◆ TEXT PROVIDED ◆
XCP-ng
    • Categories
    • Recent
    • Tags
    • Popular
    • Users
    • Groups
    • Register
    • Login

    XCP-NG vm's extremly slow

    Scheduled Pinned Locked Moved Compute
    45 Posts 6 Posters 13.9k Views 5 Watching
    Loading More Posts
    • Oldest to Newest
    • Newest to Oldest
    • Most Votes
    Reply
    • Reply as topic
    Log in to reply
    This topic has been deleted. Only users with topic management privileges can see it.
    • A Offline
      Andi79
      last edited by

      Hi.

      I have 2 brand new XCP-NG Sytems running on XCP-ng 8.2.1 (GPLv2) on a supermicro board with an E-2236 cpu. One System has running 12 small VMs, the other one currently only 1 vm. Both VMs on these servers have a very bad performance or they "freeze" (not complitly, but if i do as "ls" for example or run any other command it takes 3-10sek to execute them). cpu load is at minimum, there is enough free ram and I can absolutly don't find anything that could be wrong. it's a standard installation, all VMs where migrated from another XCP-ng server and they had no problems there.

◆ EXCERPTED RECORDS ◆
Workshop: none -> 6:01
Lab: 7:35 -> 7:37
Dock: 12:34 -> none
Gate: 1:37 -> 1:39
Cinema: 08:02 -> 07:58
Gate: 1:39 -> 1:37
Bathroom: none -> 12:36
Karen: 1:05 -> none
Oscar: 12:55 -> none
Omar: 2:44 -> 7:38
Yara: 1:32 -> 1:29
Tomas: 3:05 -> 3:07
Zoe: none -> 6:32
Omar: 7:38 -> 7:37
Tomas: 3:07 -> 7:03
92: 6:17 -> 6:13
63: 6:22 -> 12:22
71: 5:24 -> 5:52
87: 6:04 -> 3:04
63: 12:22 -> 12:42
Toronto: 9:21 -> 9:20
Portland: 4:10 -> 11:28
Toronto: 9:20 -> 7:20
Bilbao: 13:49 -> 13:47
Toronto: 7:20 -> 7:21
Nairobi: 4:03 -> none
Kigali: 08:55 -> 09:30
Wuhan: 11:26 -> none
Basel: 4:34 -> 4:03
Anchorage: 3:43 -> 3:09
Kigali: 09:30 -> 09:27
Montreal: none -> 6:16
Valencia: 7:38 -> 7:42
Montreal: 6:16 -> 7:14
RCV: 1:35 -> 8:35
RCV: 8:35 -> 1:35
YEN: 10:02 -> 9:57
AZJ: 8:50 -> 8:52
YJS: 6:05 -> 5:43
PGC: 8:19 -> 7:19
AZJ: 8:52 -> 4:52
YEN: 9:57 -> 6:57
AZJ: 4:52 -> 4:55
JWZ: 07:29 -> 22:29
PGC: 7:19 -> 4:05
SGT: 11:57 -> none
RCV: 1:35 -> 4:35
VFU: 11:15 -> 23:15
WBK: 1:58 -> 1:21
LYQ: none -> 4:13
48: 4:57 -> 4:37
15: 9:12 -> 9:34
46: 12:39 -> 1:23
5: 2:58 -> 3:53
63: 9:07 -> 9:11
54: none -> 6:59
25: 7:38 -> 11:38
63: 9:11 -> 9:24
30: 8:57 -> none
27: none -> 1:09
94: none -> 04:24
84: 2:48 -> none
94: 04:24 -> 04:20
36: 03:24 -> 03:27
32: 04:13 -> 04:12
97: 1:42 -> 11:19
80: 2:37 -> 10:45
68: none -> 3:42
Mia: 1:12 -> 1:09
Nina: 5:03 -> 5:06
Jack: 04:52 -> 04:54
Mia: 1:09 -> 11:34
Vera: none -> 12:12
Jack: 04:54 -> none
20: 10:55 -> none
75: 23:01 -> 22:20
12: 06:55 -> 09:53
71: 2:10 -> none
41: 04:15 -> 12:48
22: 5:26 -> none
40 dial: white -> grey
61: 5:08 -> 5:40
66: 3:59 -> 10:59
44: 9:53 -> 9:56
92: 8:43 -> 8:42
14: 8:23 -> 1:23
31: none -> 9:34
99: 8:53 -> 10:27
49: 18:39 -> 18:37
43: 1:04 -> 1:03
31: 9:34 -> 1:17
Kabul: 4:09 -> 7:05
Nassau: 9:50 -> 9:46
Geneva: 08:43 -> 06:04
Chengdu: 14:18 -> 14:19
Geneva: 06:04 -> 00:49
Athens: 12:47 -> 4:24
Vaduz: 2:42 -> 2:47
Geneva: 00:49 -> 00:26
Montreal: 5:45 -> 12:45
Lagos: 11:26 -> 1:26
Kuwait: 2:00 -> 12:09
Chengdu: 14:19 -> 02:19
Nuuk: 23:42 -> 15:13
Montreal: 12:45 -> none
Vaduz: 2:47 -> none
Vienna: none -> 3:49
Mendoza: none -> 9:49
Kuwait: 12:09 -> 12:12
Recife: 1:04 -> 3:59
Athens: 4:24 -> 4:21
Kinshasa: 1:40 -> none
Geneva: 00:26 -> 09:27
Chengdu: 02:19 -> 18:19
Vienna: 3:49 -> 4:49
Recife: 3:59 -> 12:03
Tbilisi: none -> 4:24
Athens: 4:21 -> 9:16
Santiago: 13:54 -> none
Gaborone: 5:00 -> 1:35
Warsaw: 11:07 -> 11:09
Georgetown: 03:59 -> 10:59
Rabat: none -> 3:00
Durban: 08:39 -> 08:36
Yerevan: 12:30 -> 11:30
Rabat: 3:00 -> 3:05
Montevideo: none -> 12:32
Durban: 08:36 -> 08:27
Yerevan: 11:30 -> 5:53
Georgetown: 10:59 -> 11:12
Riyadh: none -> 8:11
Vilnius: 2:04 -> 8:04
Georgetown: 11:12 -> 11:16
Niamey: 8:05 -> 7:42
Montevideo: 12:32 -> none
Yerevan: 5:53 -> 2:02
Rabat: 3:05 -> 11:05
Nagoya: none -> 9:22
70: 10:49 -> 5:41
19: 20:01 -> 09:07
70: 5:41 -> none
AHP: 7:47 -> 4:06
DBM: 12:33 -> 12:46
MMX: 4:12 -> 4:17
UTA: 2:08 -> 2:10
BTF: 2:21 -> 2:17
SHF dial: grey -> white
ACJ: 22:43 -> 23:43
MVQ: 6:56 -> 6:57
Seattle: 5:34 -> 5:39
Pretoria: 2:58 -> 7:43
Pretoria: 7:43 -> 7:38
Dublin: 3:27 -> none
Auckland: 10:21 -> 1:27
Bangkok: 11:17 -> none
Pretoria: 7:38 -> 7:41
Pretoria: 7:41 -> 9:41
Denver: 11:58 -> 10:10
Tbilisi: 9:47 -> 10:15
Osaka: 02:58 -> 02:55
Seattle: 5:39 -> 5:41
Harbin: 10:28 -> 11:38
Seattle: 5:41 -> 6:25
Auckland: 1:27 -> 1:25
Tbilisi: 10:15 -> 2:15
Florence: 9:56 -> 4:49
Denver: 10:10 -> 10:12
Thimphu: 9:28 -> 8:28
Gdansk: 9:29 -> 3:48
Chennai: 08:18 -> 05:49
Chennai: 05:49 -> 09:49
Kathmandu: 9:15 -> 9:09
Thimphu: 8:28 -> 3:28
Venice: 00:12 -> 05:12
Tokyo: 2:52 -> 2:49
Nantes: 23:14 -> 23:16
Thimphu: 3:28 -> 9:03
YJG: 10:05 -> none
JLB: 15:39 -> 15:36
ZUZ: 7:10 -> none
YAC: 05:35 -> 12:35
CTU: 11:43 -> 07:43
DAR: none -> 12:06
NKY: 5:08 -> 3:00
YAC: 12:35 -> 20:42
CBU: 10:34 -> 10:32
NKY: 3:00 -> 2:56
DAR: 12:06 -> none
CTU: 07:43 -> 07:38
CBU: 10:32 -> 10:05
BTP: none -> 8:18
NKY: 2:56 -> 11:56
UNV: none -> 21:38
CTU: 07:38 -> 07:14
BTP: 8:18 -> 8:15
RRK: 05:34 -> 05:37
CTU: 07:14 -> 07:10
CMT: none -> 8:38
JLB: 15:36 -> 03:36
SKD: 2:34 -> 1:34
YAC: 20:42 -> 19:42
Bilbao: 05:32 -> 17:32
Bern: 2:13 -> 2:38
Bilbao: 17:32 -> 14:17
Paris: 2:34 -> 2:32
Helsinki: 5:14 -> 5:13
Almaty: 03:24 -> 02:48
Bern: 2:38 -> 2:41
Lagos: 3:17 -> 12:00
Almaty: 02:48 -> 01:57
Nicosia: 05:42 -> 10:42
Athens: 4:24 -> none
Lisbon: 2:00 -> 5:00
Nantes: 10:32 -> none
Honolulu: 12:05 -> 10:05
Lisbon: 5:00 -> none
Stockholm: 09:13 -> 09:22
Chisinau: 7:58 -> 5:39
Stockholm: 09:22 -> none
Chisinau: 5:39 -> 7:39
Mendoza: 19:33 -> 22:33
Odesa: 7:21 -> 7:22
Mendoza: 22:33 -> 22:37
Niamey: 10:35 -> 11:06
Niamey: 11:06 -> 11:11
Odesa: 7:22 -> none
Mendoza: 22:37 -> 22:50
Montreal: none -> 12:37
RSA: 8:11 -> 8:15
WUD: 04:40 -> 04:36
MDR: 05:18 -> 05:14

◆ TASKS FOR THIS EXERCISE ◆
A) Retype the part of the XCP-ng thread that runs from "I have 2 brand" to "no problems there.".
B) Name every option the XCP-ng thread offers for sorting its posts.
The material above is separate from the XCP-ng thread.

◆ EXERCISE SOLUTIONS ◆
A)
I have 2 brand new XCP-NG Sytems running on XCP-ng 8.2.1 (GPLv2) on a supermicro board with an E-2236 cpu. One System has running 12 small VMs, the other one currently only 1 vm. Both VMs on these servers have a very bad performance or they "freeze" (not complitly, but if i do as "ls" for example or run any other command it takes 3-10sek to execute them). cpu load is at minimum, there is enough free ram and I can absolutly don't find anything that could be wrong. it's a standard installation, all VMs where migrated from another XCP-ng server and they had no problems there.

B)
Oldest to Newest
Newest to Oldest
Most Votes